The doctrine of strict liability applies to this case whether or not the manufacturer’s actions were deliberate. In such a scenario the plaintiff does not have to give evidence that indeed the manufacture was negligent, he or she only has to prove that the product was truly defective, thus making it prone to causing injury. This means that the appeal by Shoshone Coca-Cola Bottling Company may not hold. The company is seeking to establish proof that the mouse was in the bottle of ‘Squirt’ when it left their possession. The doctrine of strict liability does not emphasize on the provision of such evidence.

Question 3

Under the theory of negligence, harm is caused through a person’s failure to exercise care as he or she should. Whenever a case regarding negligence is taken to court, the plaintiff is obligated to prove that indeed the defendant was supposed to act with reasonable care towards them but failed to do so resulting in harm. Therefore, injury to the plaintiff must have been a consequence of the defendant’s carelessness. This is in contrast to the theory of strict liability whereby the plaintiff is not in any way obligated to give evidence of the defendant’s carelessness. He or she only has to ascertain that the product responsible for their injury was defective, that they were injured, and the injury was caused by the defect.
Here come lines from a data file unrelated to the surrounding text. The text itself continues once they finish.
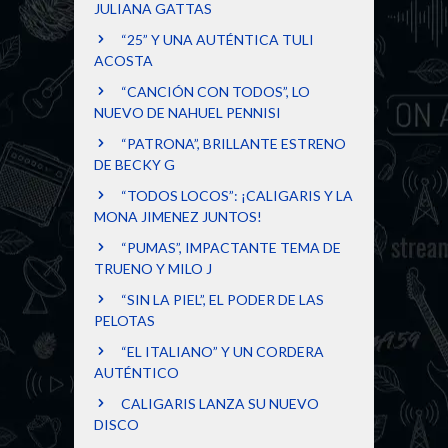
JULIANA GATTAS
“25” Y UNA AUTÉNTICA TULI
ACOSTA
“CANCIÓN CON TODOS”, LO
NUEVO DE NAHUEL PENNISI
“PATRONA”, BRILLANTE ESTRENO
DE BECKY G
“TODOS LOCOS”: ¡CALIGARIS Y LA
MONA JIMENEZ JUNTOS!
“PUMAS”, IMPACTANTE TEMA DE
TRUENO Y MILO J
“SIN LA PIEL”, EL PODER DE LAS
PELOTAS
“EL ITALIANO” Y UN CORDERA
AUTÉNTICO
CALIGARIS LANZA SU NUEVO
DISCO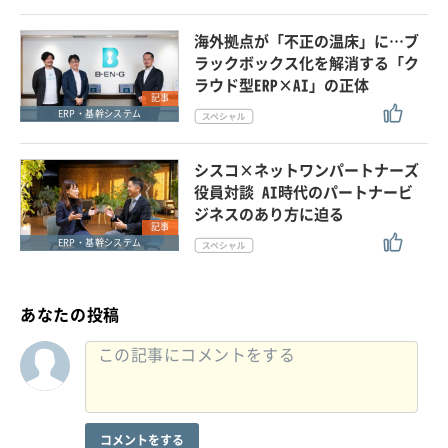
海外拠点が「不正の温床」に…ブ
ラックボックス化を解消する「ク
ラウド型ERP×AI」の正体
記事
ERP・基幹システム
シスコ×ネットワンパートナーズ
役員対談 AI時代のパートナービ
ジネスのあり方に迫る
記事
ERP・基幹システム
あなたの投稿
コメントをする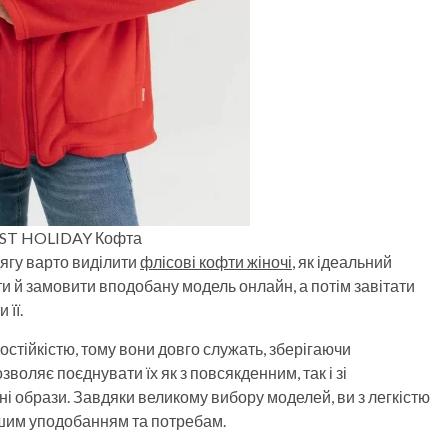
ST HOLIDAY Кофта
ягу варто виділити
флісові кофти жіночі
, як ідеальний
и й замовити вподобану модель онлайн, а потім завітати
 її.
стійкістю, тому вони довго служать, зберігаючи
воляє поєднувати їх як з повсякденним, так і зі
і образи. Завдяки великому вибору моделей, ви з легкістю
ашим уподобанням та потребам.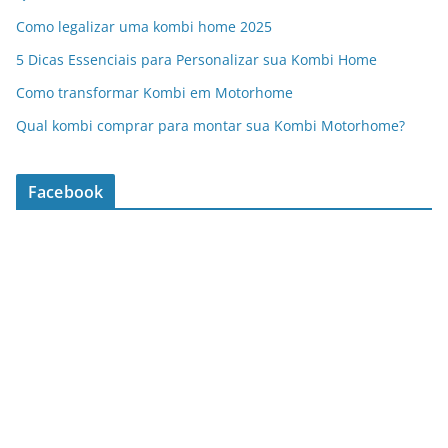
Como legalizar uma kombi home 2025
5 Dicas Essenciais para Personalizar sua Kombi Home
Como transformar Kombi em Motorhome
Qual kombi comprar para montar sua Kombi Motorhome?
Facebook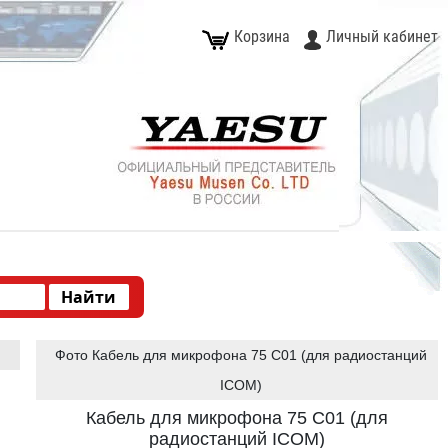
Корзина
Личный кабинет
Фото Кабель для микрофона 75 C01 (для радиостанций
ICOM)
Кабель для микрофона 75 C01 (для
радиостанций ICOM)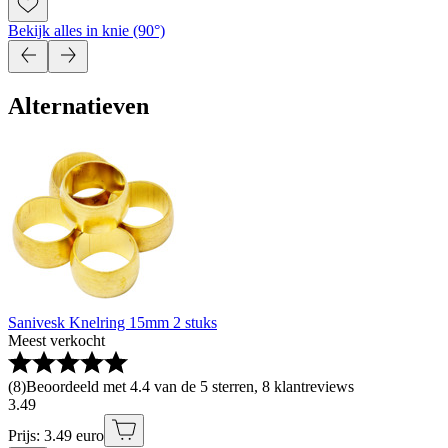
Bekijk alles in knie (90°)
Alternatieven
Sanivesk Knelring 15mm 2 stuks
Meest verkocht
(
8
)
Beoordeeld met 4.4 van de 5 sterren, 8 klantreviews
3
.
49
Prijs: 3.49 euro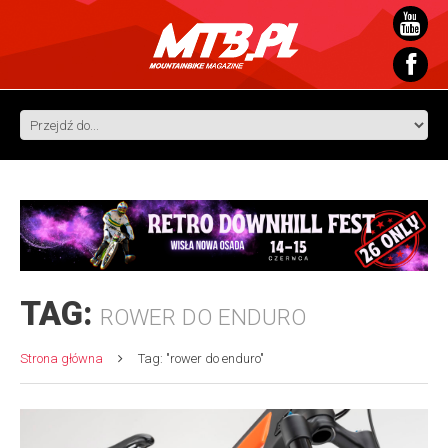
TAG:
ROWER DO ENDURO
Strona główna
Tag: "rower do enduro"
One other difference is that injuries caused under the theory of negligence are mainly because of carelessness while those under the theory of strict liability result from defective products. As opposed to liability for harm under the theory of strict liability, the injury under the theory of negligence is foreseeable. Because the defendant already knows their duty towards the plaintiff, it is possible to avoid the injury before it happens, just by doing the right thing. Under the theory of strict liability, the defendant cannot foresee the consequences of their actions especially because injuries caused are not only out of carelessness.

Case problem 7.3

One of the ethical violations presented in this case is that the Moseley’s were trading off Victoria’s Secret famous name. Although the two names differ, they can easily be confused due to their closeness in pronunciation. In as much as the products on offer are not the same, they are related, and customers may shop at one store thinking it is the other. The Moseley’s store sells women’s lingerie, which happens to be the specialty of Victoria’s Secret. It is therefore not farfetched to think that the Moseley’s were quite aware of the benefits of having their store name closely resemble that of the famous Vitoria’s Secret.
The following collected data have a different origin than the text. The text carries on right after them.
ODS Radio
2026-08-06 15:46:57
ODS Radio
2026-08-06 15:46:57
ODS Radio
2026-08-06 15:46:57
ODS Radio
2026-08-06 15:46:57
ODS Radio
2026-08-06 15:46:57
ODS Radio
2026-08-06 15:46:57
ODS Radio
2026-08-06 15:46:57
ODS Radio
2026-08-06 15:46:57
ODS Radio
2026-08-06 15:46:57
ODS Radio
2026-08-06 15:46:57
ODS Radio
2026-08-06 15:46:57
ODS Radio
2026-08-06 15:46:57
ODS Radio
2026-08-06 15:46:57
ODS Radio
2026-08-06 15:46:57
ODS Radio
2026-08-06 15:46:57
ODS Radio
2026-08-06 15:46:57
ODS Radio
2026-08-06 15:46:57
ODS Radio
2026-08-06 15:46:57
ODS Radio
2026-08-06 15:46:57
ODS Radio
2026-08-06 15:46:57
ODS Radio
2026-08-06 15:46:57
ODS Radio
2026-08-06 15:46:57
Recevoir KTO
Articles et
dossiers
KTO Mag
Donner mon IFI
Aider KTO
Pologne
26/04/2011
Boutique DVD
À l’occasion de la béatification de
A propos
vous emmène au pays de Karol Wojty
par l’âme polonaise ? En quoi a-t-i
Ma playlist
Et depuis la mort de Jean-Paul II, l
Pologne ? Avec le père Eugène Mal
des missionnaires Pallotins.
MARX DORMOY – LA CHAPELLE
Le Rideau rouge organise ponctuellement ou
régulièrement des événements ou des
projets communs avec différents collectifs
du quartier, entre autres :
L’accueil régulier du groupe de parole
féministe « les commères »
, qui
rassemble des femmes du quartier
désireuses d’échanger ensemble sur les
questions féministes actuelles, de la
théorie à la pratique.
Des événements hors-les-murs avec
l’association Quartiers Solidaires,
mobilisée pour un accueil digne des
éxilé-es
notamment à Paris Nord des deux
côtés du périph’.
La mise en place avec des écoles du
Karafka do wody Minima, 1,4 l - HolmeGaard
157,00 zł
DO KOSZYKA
In concurrence with the above, it could also be said that the new legislation favored famous trademark holders. In the case study, Victoria’s Secret is much more famous than the Moseley’s brand. It is therefore more likely to assume that the less famous brand would reap off the success of the more famous one. In a case where the little known brand is completely oblivious of the success of the more famous brand, then the alteration in the previously existing law does not favor them. This is because the said brands did not deliberately seek to gain from the famous trademark holder.
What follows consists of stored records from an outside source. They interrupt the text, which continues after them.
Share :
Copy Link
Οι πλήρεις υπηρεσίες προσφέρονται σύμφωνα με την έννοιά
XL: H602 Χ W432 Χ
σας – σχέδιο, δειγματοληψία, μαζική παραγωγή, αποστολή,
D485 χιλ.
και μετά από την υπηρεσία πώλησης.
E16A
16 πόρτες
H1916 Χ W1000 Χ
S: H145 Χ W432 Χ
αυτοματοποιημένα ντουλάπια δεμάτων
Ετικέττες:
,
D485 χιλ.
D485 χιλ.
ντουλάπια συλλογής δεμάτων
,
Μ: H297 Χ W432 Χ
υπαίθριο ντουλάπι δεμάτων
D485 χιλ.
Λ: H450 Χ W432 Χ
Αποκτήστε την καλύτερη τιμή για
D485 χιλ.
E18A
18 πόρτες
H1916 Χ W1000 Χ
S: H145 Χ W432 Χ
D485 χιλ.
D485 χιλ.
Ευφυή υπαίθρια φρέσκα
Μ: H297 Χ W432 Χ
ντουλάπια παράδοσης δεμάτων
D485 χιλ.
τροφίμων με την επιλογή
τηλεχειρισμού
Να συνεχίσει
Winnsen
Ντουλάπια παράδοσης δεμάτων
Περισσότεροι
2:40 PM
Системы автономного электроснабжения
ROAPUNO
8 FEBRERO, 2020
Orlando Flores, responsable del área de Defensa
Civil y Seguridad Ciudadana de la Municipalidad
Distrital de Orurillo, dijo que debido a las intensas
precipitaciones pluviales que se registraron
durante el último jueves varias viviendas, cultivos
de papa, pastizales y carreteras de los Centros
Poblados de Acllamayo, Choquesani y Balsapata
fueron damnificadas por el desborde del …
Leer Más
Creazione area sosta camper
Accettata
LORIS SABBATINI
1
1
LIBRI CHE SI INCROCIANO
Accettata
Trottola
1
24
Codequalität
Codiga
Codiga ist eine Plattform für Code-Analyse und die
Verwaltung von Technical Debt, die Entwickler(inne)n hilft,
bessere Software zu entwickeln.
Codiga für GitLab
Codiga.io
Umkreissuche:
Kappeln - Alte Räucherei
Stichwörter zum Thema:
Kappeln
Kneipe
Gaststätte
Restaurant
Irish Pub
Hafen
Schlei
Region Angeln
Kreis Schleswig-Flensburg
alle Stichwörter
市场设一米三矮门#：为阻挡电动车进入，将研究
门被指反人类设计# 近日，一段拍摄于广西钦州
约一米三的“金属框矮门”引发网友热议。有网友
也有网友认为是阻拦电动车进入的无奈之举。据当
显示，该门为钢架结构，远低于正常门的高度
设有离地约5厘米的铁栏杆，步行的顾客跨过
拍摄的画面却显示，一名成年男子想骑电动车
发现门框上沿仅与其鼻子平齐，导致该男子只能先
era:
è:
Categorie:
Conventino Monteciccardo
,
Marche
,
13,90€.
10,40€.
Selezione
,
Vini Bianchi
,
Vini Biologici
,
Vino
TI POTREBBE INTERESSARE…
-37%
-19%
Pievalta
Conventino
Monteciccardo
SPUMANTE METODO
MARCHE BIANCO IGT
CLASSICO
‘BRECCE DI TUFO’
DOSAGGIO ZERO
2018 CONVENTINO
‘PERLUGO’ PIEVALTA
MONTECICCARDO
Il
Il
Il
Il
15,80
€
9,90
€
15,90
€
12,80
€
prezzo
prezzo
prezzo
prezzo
Another way to look at the above issue is through the net profits being made. Famous trademarks are known to make a lot of money, thus contributing immensely to the government’s revenue. Therefore, the government may feel obligated to protect the rights of these trademark holders in order to protect their source of income. This factor could also form part of the reason for altering the Trademark Dilution Revision Act of 2006 to favor Victoria’s Secret. This in itself is unethical as it hinders the implementation of justice where it is required.

Legally, the congress was seen to use its superiority to overrule the Supreme Court’s decision, a matter which when carefully thought about could raise ethical issues in the legal field. Although the congress has more power than the Supreme Court, many people may wonder whether its decision was put in place for the benefit of majority or only a few parties.